I do not propose to add any further studies in detail to those already presented in this chapter. As I have (perhaps more than once) remarked, there are few periods of the century with the minor as well as major novel work of which I am better acquainted than with that of its last quarter. As I remember independently, or am in this or that way reminded, of the names of Jules de Glouvet; of at least three Pauls—Alexis, Arène, and Mahalin; of Ernest d'Hervilly; of the prolific Hector Malot; of Oscar Meténier, and Octave Mirbeau, and Jules Vallès of the Commune, of the brothers Margueritte and of others too many to mention, a sort of shame invades me at leaving them out.[557] Some of them may be alive still, though most, I think, are dead. But dead or alive, I have no room for them, and, for reasons also elsewhere stated, it is perhaps as well. The blossoming of the aloe, not once in a hundred years but all through them, has been told as best I could tell it.

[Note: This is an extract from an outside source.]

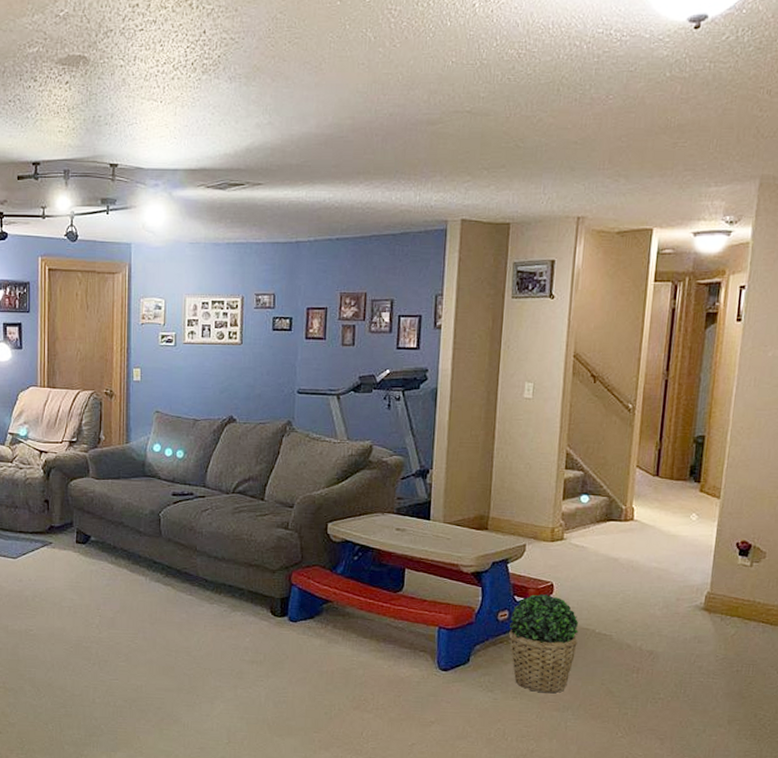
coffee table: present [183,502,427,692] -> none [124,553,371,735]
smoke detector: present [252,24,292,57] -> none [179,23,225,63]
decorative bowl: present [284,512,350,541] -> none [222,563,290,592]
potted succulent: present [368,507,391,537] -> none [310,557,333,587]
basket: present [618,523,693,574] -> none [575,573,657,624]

Not shame but sorrow attends the exclusion of others, some of them, I think, better novelists than those actually discussed in this chapter—especially "Gyp" and MM. Anatole France, Paul Bourget, Jean Richepin, and "Pierre Loti." It would have been agreeable to pay, once more, suit and service to the adorable chronicler of the little rascal Bob and the unpretentiously divine Chiffon; to recall the delighted surprise with which one read Le Crime de Silvestre Bonnard, and follow the train of triumphs that succeeded it; to do justice (unbribed, but pleasantly seasoned, by some private gratitude) to the vigour and acuteness of L'Irréparable and its companions; to salute that masterpiece of Realism at its best, La Glu, and the more complicated as well as more pathetic history of Césarine; and to re-discover the countries and the manners depicted for us from Aziyadé to Pêcheur d'Islande. But the consigne elsewhere laid down and experienced forbids it, and I think that consigne should not be "forced."
FOOTNOTES:
[519] It was in connection with this, at some time in the 'eighties, that I came across a curious survival of the old prejudice against novels—deserving perhaps, with better claim than as a mere personal anecdote, record in this history. One French publisher, who held himself above the "three-fifty," and produced dainty books of art and letters, once sent a pathetic remonstrance against his wares being reviewed "sometimes unkindly, and always with the novels."